Task to complete:
I would like the lines below, from the one with "Then the gray cap [449, 439, 490, 472]." through the one with "Like this made-up", copied exactly and without any pictures.

Annotated scene photographs
((

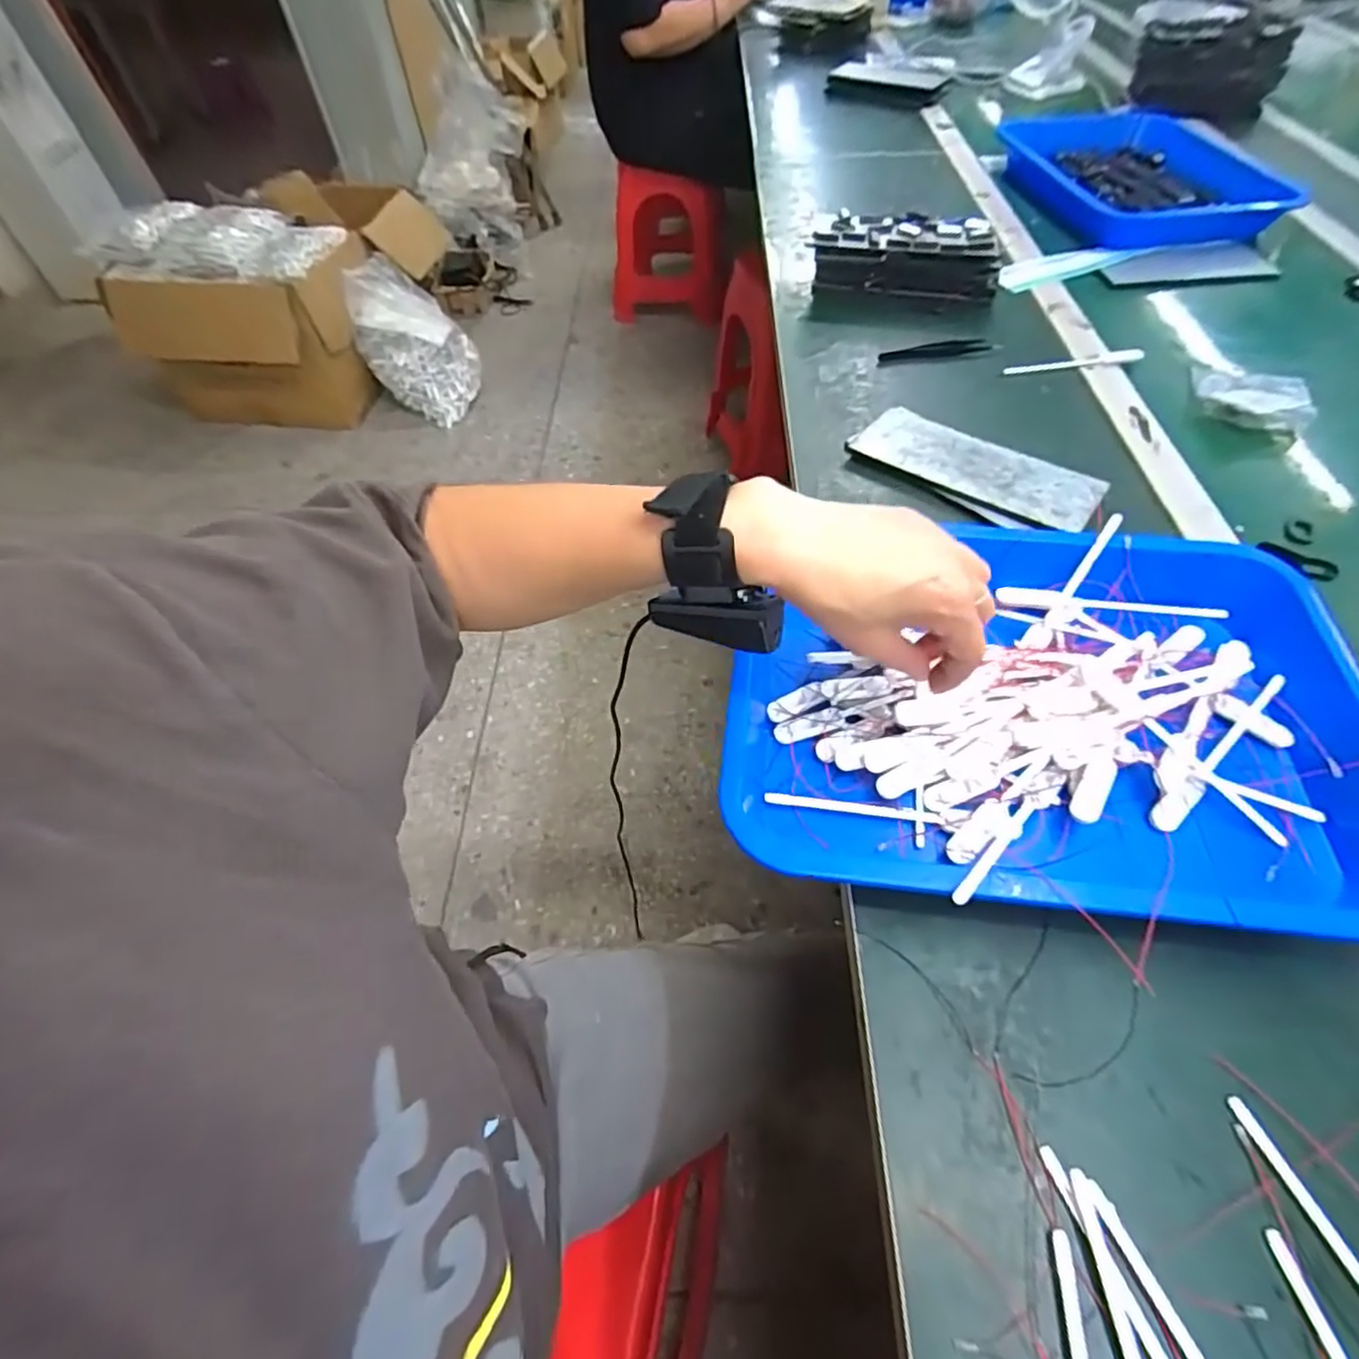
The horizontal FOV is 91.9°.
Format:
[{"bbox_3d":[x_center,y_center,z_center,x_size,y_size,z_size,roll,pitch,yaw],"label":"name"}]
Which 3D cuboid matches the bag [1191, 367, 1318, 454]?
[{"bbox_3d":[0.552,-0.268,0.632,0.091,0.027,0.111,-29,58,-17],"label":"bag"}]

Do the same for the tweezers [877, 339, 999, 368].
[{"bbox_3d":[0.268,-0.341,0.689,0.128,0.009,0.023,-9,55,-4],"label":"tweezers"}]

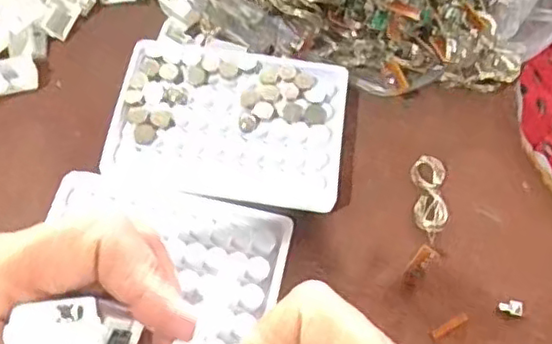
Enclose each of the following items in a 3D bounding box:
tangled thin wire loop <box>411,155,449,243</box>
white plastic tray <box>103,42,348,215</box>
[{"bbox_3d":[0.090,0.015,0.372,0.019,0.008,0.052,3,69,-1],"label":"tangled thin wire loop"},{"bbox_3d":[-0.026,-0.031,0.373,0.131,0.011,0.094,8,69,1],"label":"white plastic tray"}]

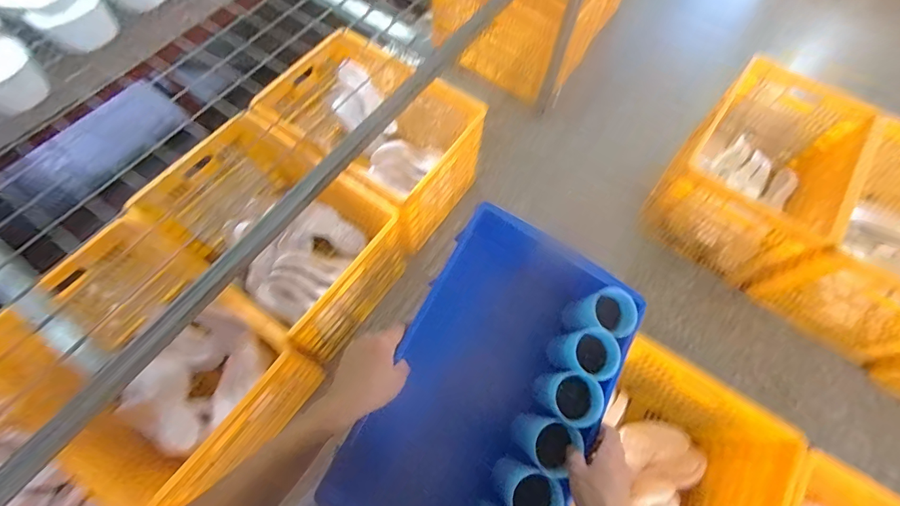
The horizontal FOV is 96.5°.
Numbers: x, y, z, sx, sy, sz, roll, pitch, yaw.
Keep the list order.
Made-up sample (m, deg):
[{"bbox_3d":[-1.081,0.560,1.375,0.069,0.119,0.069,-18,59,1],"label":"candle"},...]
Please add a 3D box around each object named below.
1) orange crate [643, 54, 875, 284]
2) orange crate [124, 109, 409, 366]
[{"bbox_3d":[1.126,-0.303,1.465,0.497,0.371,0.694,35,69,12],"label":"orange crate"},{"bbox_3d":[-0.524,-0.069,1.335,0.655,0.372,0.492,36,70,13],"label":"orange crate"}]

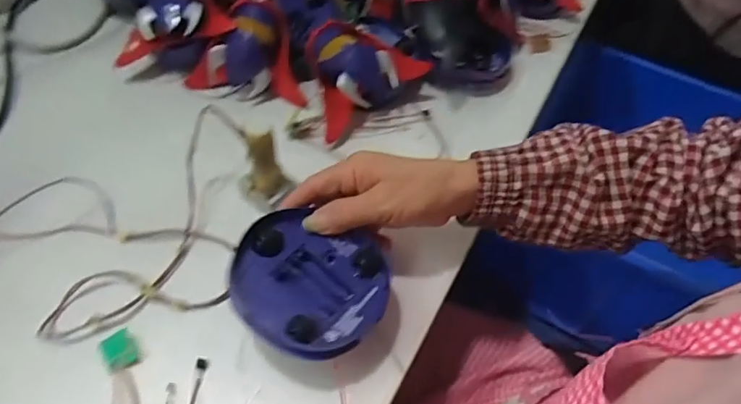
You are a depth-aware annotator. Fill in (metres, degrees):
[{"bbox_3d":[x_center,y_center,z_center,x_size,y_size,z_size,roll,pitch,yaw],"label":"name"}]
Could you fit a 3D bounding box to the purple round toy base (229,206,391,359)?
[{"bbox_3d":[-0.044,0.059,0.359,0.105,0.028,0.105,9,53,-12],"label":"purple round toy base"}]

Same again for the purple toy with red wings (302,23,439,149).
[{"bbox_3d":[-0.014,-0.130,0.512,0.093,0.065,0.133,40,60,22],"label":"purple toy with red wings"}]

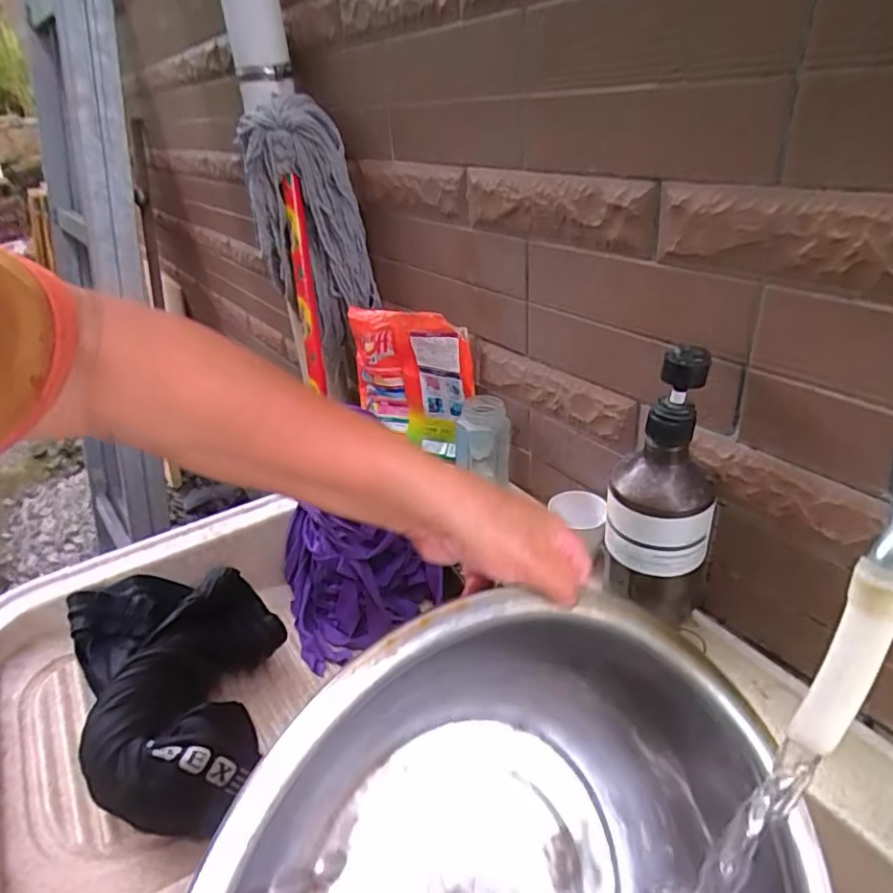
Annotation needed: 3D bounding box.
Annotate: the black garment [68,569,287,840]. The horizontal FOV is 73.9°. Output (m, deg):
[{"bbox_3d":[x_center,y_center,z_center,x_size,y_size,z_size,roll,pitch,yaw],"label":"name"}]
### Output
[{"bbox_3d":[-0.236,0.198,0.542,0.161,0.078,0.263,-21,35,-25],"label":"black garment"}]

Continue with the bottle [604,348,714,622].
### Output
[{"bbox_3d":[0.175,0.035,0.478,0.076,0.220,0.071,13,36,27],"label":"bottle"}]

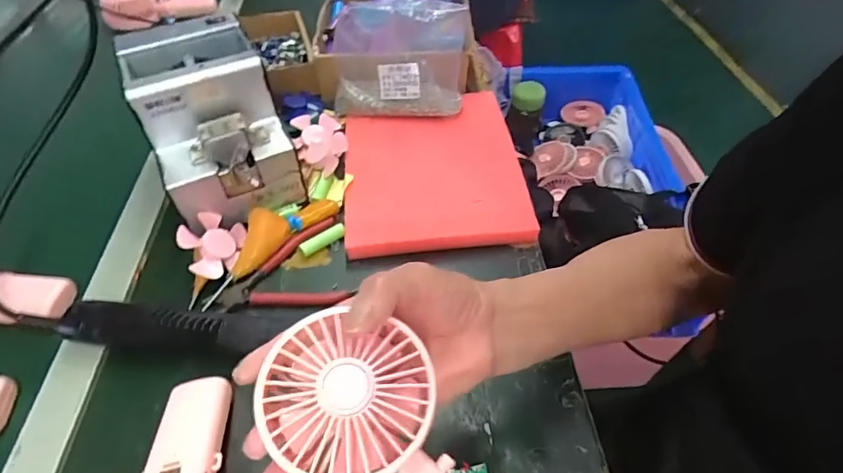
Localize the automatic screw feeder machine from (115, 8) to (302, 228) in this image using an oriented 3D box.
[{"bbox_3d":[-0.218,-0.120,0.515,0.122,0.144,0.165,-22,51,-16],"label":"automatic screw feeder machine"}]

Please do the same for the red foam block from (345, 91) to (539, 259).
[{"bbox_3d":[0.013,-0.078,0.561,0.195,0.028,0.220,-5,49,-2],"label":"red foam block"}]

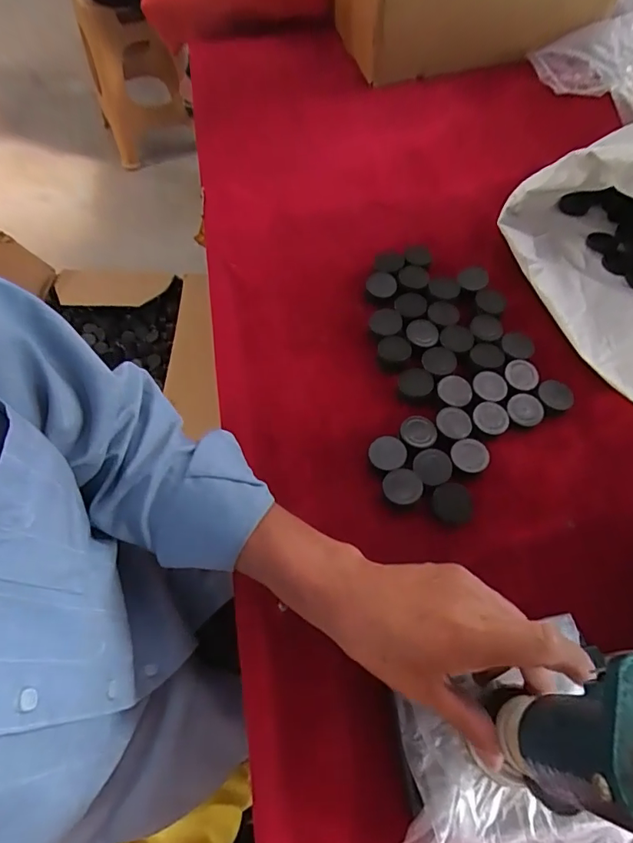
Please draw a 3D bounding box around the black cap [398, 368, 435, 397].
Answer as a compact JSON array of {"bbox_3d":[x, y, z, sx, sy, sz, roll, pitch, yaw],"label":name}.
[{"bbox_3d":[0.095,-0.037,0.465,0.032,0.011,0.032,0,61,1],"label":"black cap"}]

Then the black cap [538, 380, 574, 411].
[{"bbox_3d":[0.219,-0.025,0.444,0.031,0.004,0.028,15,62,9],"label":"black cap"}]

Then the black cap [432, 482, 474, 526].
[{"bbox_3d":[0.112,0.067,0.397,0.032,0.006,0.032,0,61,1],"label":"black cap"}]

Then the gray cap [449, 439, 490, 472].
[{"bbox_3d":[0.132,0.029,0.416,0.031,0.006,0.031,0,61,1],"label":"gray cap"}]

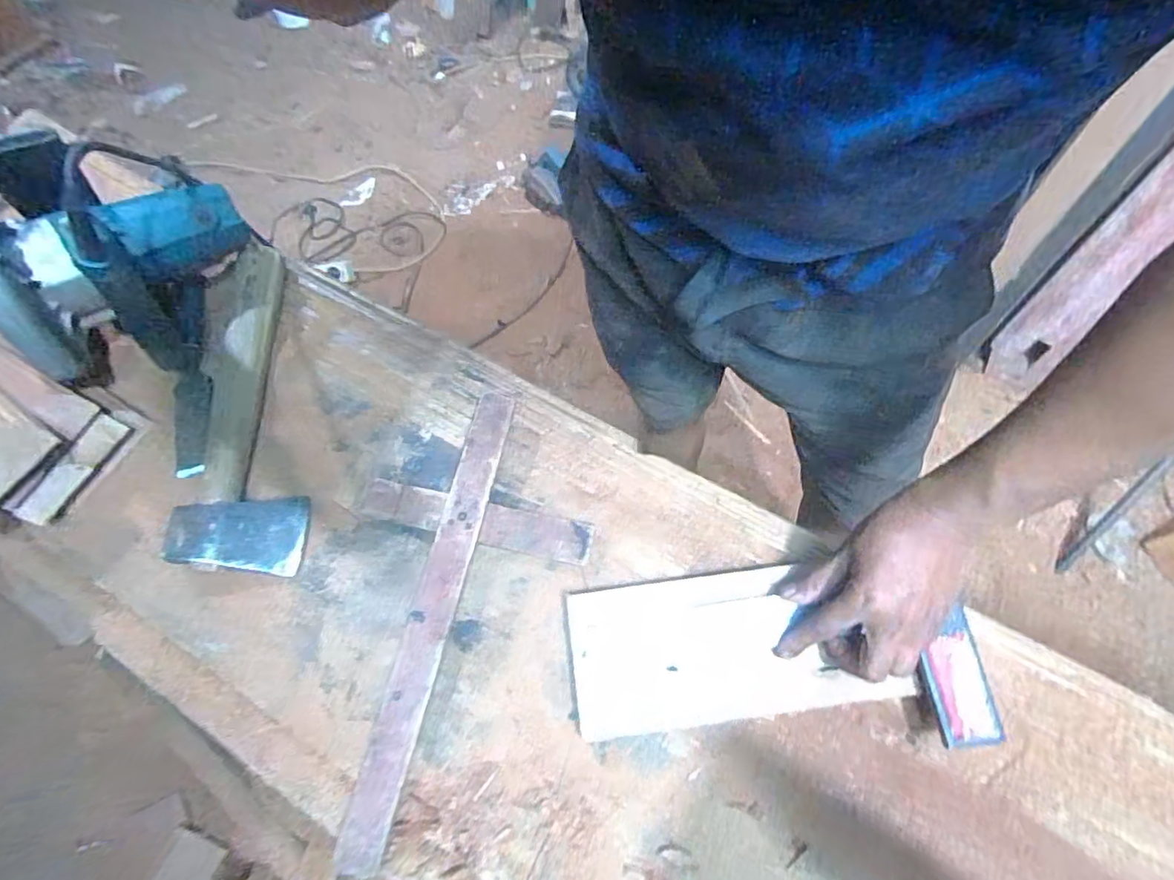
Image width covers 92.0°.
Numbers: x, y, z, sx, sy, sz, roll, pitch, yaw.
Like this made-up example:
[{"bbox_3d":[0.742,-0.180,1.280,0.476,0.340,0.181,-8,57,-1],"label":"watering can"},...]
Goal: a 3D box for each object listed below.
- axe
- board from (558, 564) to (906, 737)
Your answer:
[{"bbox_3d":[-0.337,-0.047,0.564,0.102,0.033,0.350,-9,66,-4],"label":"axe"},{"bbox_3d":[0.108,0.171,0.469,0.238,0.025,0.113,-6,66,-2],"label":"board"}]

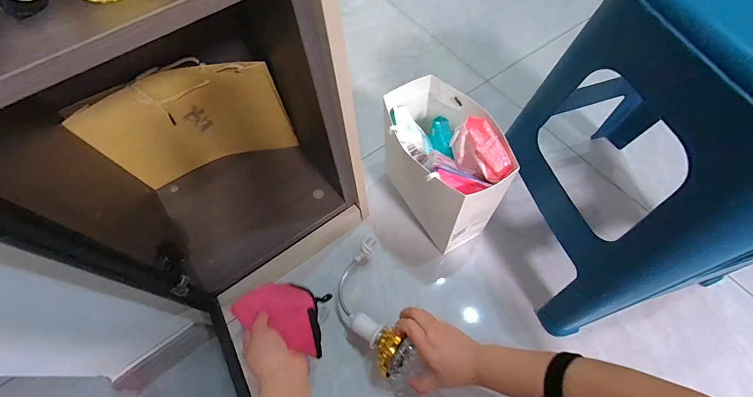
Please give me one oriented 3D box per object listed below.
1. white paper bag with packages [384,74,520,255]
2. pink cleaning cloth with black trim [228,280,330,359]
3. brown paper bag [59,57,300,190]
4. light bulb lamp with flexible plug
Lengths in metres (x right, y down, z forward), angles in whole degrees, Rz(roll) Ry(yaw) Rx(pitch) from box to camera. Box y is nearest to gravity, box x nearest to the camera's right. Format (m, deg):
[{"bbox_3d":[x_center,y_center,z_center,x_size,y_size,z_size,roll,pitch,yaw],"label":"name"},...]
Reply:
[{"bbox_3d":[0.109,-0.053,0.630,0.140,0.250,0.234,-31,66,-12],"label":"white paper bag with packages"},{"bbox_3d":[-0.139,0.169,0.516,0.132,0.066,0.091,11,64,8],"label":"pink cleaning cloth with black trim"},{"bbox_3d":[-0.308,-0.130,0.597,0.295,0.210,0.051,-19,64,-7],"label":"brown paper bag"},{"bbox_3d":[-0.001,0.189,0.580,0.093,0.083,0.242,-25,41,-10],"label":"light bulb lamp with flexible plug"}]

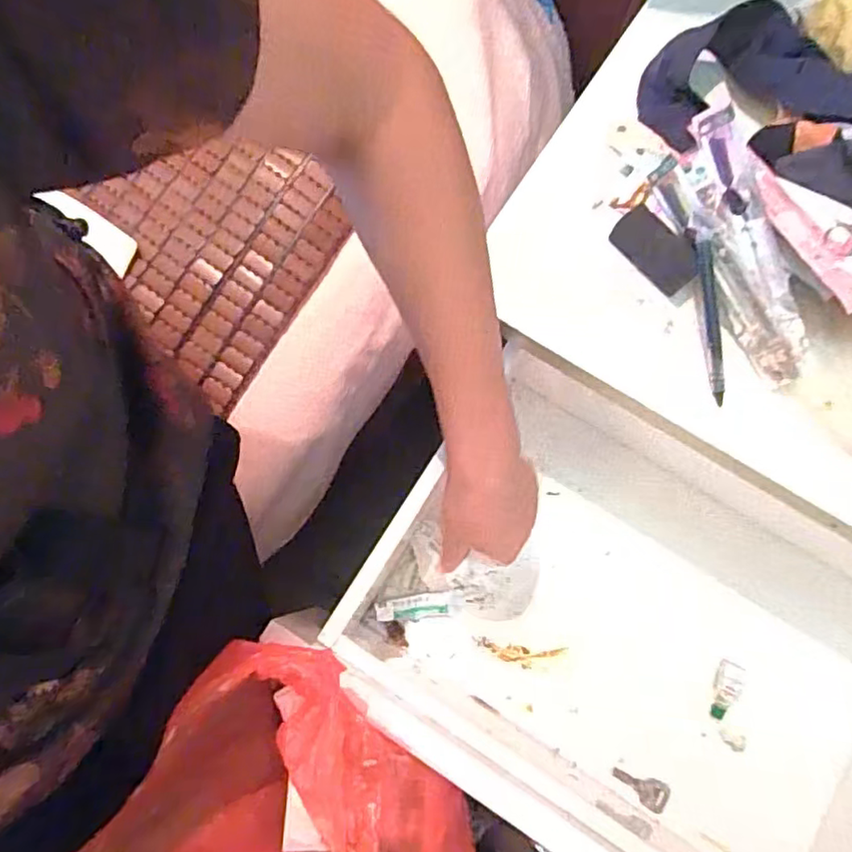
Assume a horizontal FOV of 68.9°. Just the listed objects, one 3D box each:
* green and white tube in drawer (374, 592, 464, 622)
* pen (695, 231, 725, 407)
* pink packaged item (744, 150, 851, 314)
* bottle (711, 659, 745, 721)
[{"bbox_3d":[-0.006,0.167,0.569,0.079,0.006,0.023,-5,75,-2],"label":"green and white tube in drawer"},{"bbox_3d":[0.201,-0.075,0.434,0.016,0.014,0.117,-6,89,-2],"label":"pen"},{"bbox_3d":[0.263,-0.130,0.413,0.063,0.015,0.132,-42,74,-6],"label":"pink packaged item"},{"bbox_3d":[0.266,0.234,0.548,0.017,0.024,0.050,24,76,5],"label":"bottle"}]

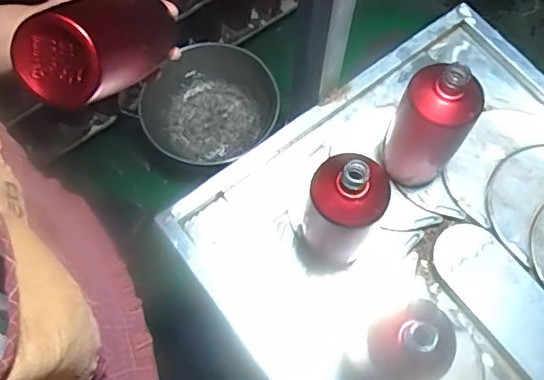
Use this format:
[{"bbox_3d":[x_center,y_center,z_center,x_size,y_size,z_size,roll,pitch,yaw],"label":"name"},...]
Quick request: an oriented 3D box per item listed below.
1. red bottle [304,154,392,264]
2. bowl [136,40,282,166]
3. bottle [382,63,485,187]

))

Exercise solution:
Then the gray cap [449, 439, 490, 472].
[{"bbox_3d":[0.132,0.029,0.416,0.031,0.006,0.031,0,61,1],"label":"gray cap"}]

Image width covers 92.0°.
Numbers: x, y, z, sx, sy, sz, roll, pitch, yaw.
Like this made-up example:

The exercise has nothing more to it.